▸ Action item
Please take the records that follow and repeat exactly the lines starting with the line with "### QUESTION" and going on through the line with "##### Mr McMAHON:<br><small".

--- Dataset records Enclosed Below ---

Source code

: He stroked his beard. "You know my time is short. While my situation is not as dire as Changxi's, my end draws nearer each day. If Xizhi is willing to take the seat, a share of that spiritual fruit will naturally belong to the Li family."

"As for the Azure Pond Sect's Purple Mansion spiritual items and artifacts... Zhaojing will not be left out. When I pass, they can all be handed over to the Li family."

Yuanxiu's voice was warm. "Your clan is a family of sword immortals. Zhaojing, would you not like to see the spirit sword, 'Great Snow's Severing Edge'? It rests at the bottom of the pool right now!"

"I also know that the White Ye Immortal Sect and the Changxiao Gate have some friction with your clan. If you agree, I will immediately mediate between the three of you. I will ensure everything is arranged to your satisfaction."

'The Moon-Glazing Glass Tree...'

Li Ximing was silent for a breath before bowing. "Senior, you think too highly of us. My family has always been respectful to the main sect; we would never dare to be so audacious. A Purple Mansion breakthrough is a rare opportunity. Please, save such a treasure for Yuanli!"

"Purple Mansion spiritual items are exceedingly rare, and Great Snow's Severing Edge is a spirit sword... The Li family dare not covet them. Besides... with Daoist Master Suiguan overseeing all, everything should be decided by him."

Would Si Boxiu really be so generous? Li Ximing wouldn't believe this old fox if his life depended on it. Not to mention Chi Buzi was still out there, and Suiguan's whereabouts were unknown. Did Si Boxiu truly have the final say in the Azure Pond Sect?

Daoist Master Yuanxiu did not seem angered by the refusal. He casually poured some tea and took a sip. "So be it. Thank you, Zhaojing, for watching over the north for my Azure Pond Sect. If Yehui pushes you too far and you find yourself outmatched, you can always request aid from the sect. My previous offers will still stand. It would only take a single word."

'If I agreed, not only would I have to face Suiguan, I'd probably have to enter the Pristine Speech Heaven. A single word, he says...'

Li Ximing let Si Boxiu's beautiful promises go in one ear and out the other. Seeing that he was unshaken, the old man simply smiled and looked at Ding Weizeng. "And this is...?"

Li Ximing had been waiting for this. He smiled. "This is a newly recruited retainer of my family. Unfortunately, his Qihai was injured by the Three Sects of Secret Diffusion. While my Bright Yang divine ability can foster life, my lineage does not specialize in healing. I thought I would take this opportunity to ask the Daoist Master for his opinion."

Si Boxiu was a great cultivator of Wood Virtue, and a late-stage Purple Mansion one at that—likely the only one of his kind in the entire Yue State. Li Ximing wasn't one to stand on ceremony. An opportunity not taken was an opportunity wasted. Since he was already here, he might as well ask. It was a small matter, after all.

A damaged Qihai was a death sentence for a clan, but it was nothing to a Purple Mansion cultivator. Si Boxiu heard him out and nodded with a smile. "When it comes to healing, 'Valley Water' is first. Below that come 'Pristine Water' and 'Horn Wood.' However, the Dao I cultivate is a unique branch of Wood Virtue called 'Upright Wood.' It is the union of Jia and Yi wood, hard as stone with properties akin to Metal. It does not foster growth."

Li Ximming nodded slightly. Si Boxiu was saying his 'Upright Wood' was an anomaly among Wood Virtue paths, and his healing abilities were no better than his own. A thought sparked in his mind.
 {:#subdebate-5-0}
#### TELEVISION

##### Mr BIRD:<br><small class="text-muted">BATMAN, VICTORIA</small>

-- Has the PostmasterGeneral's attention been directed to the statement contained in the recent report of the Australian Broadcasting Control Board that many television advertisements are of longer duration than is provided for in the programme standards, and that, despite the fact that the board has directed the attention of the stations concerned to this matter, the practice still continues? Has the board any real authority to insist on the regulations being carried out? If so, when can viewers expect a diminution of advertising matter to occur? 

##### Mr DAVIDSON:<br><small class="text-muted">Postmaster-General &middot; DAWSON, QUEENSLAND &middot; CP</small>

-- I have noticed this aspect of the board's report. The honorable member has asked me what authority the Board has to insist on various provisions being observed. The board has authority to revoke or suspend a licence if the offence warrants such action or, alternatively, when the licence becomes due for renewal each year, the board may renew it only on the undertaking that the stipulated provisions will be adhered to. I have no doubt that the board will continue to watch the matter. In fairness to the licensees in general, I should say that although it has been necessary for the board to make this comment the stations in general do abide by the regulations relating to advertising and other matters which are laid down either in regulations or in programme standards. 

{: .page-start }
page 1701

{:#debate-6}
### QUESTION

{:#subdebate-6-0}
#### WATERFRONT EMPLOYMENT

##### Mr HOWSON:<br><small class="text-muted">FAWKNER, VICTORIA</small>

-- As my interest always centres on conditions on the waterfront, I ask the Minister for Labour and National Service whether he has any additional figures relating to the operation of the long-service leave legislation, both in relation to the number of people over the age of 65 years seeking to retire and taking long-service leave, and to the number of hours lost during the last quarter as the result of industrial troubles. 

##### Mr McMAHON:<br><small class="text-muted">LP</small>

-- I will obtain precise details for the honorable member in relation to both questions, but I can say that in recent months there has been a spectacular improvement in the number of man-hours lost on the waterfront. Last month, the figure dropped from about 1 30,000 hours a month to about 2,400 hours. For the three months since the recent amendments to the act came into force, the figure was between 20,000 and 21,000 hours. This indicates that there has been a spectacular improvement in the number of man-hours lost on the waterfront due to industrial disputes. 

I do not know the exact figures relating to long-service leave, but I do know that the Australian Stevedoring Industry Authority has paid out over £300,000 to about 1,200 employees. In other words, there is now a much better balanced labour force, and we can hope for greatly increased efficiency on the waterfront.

--- End of Enclosed Dataset records ---

▸ The completed task
### QUESTION

{:#subdebate-6-0}
#### WATERFRONT EMPLOYMENT

##### Mr HOWSON:<br><small class="text-muted">FAWKNER, VICTORIA</small>

-- As my interest always centres on conditions on the waterfront, I ask the Minister for Labour and National Service whether he has any additional figures relating to the operation of the long-service leave legislation, both in relation to the number of people over the age of 65 years seeking to retire and taking long-service leave, and to the number of hours lost during the last quarter as the result of industrial troubles. 

##### Mr McMAHON:<br><small class="text-muted">LP</small>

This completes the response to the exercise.